* **SET TASK**:
Answer these questions from the passage on Food River below:
1. How many garbage trucks pass by every hour in the south Bronx?
2. How many tons of food waste does Food River carry to landfills every year?
3. What share of the freshwater in the United States is used to grow food that never gets eaten?

* **EXTRACT PROVIDED**:
Flump, crsshh, trasshh!

The headwaters of Food River. Every person in the United States contributes to this monumental feature of our landscape, but not many do what we are about to do next: follow it.

The first droplets quickly become rivulets that condense into larger white and black plastic bags temporarily held in cans in kitchens and behind buildings. As the food eddies begin to swirl, rise, and gain momentum, the surface tension increases, threatening, and occasionally succeeding, to spill over its banks. To avoid a food flood, the swelling leftovers are gathered and dumped into garbage truck basins. Their motors rumble, mechanical arms lift, dump, compact and intensify the food flow.

Now imagine these fleets of garbage trucks passing by your house, 300 every hour, on their way to the transfer station, like they do in the south Bronx. Imagine the sound. The smell. In a matter of days, Food River swiftly roils into mighty rapids, rushing down a cascading ladder of larger and larger containers until it crashes against its final destination, a massive, rotting food wave mixed with other trash, engulfed forever by a landfill where it will finally lay still, stagnant, and belch 15% of the nation’s annual methane emissions into the air.

Unlike other rivers, Food River is under no threat of running dry. It courses through restaurants, houses, and neighborhoods, carrying 38 million tons of food waste to landfills every year. If we convert those 38 million tons into gallons, it would replace all of the water going over Niagara Falls for an entire month. We could survive a trip over the massive food-fall in a dumpster.

Pause your imagination for just a couple more Food River facts. It carries enough uneaten food to feed 190 million people—every day. And even though it consists primarily of food, that food carries water. Twenty-five percent of the freshwater in the United States is used to grow food that never gets eaten.

Ugh, numbers! They tell one kind of story, they quantify ‘how much,’ they get baked into pies and charts, but they do not scrape food into a compost bucket instead of a garbage can. Statistics do not build worm bins. Numbers do not dig a hole in the compost pile, dump leftovers in, and cover it up again. Numbers weigh on us, numb us, are quickly forgotten, like food waste.

* **Stored items from a collection**:
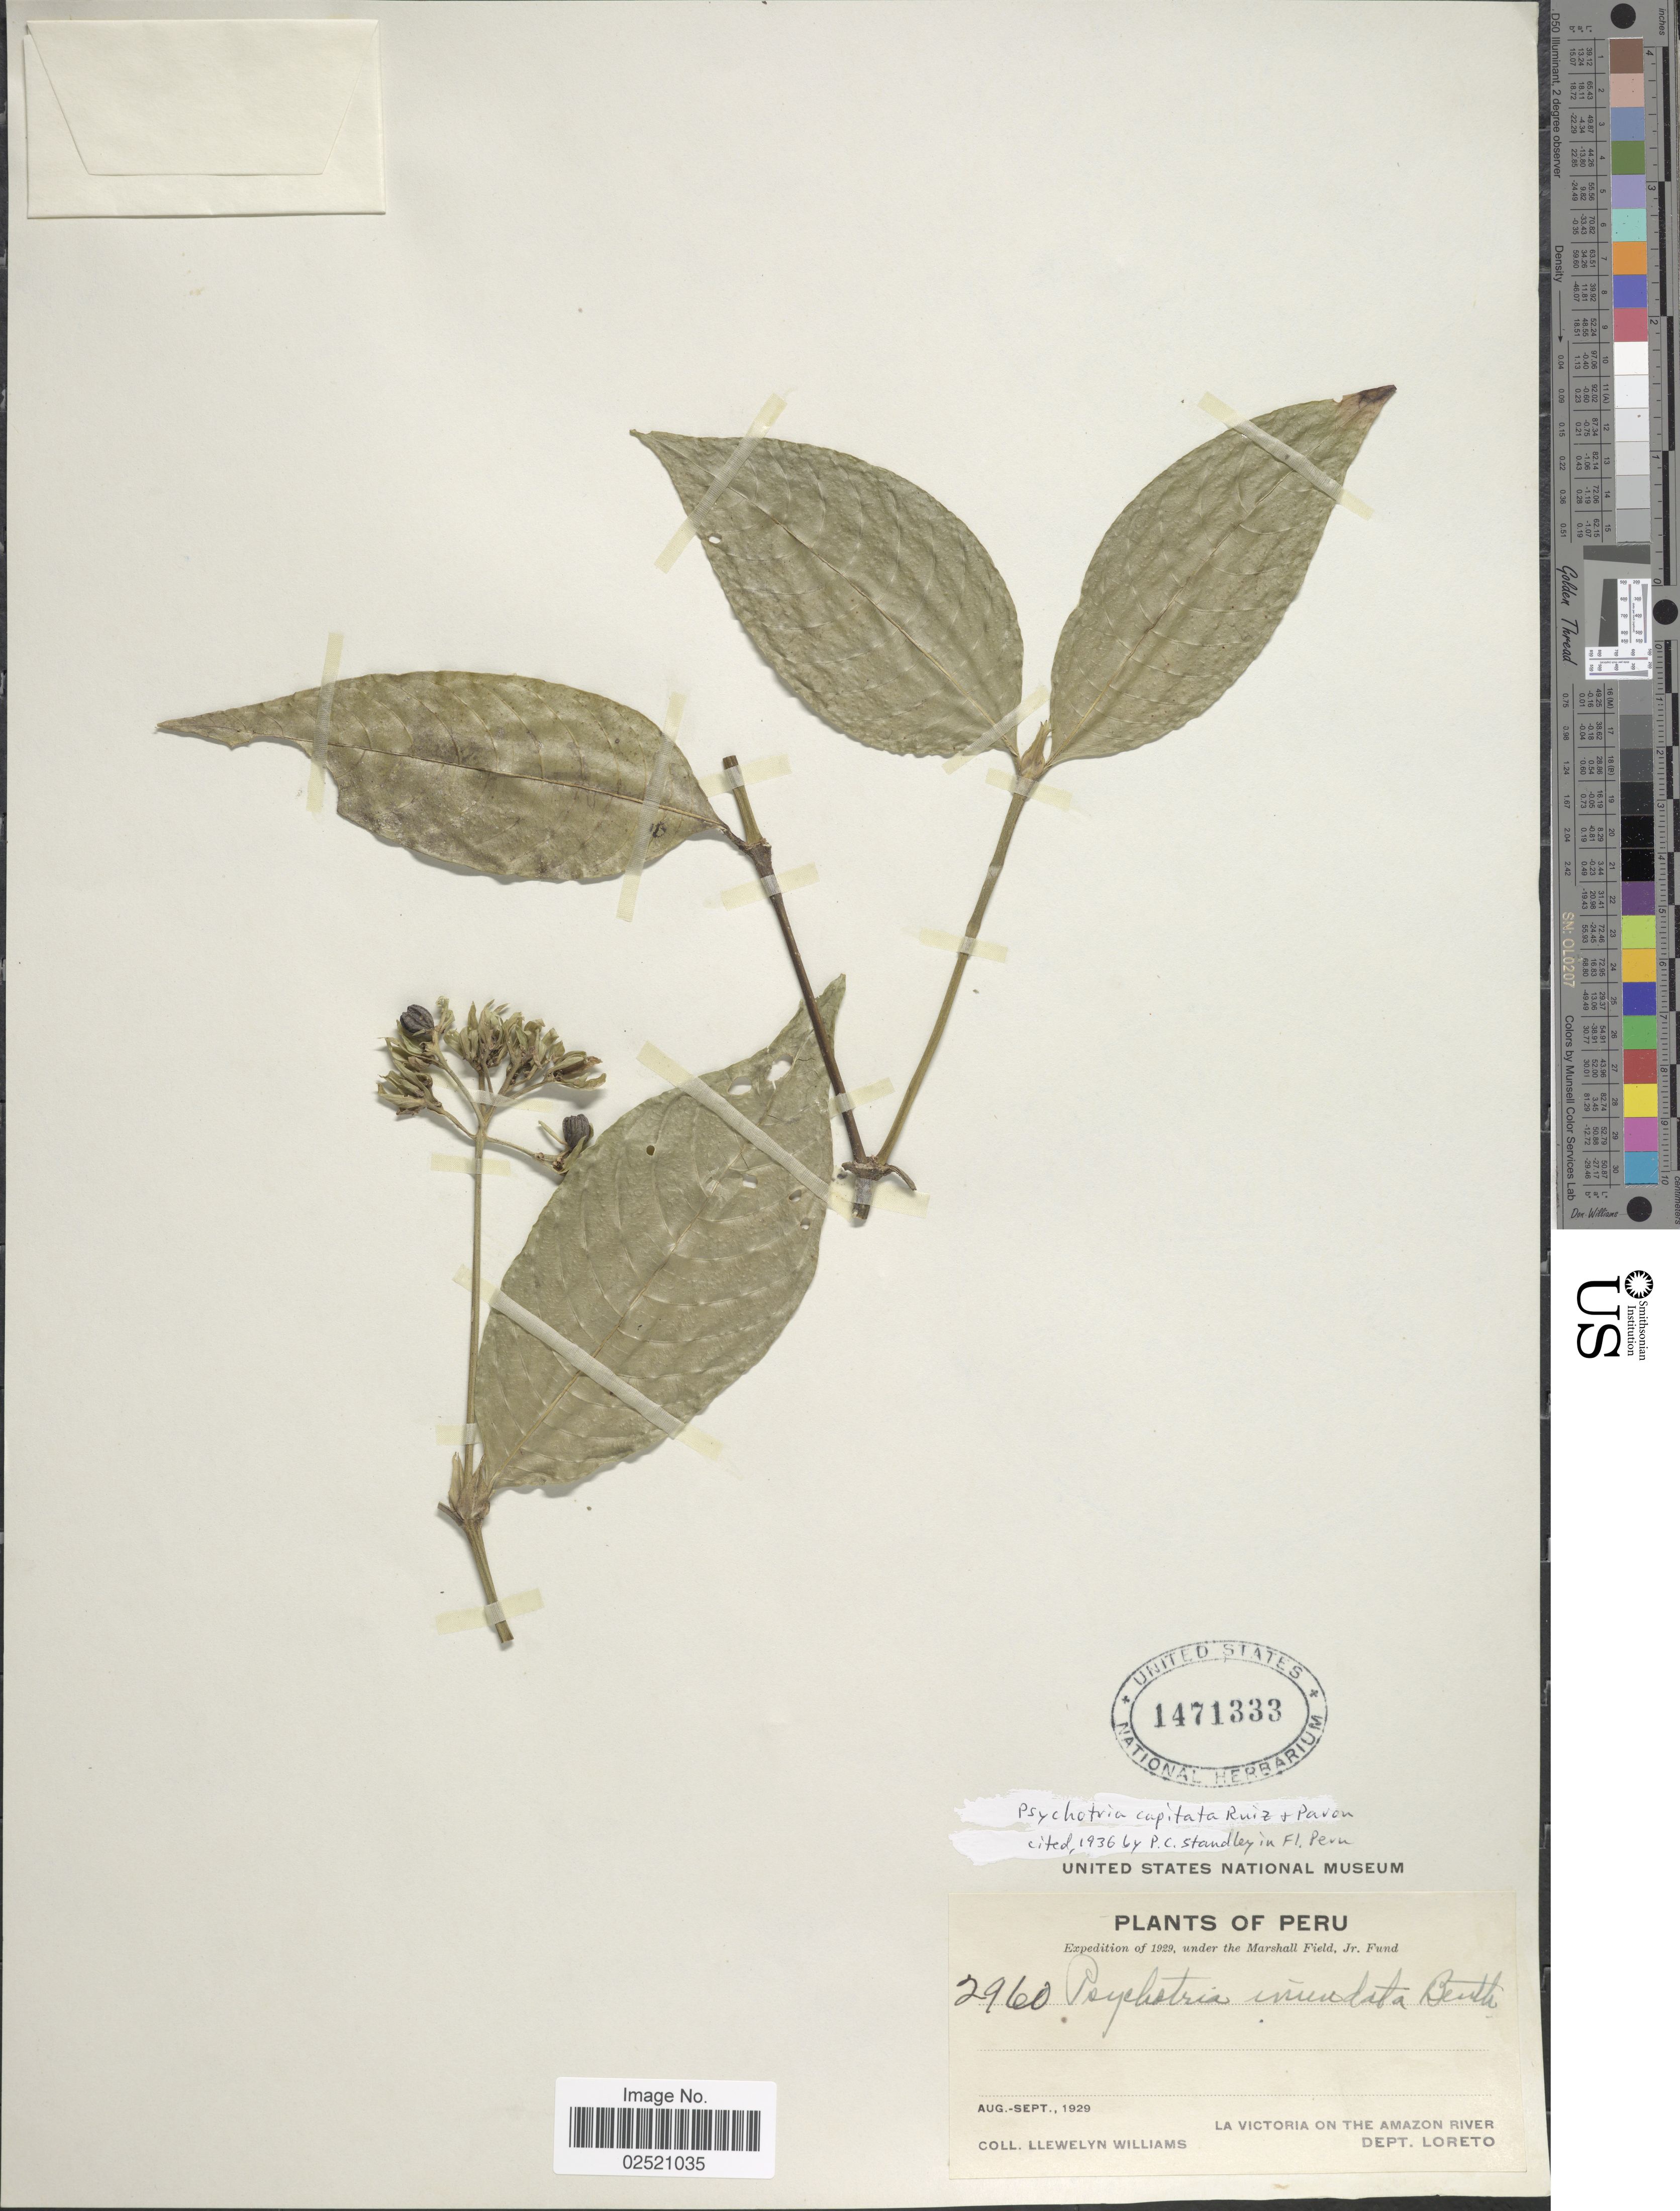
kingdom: Plantae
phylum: Tracheophyta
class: Magnoliopsida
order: Gentianales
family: Rubiaceae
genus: Psychotria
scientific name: Psychotria capitata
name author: Ruiz & Pav.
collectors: Ll. Williams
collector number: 2960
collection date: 1929-08/1929-09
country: Peru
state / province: Loreto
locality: La Victoria on the Amazon River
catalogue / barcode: US 1471333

* **OUTPUT FOR THIS TASK**:
1. 300
2. 38 million tons
3. Twenty-five percent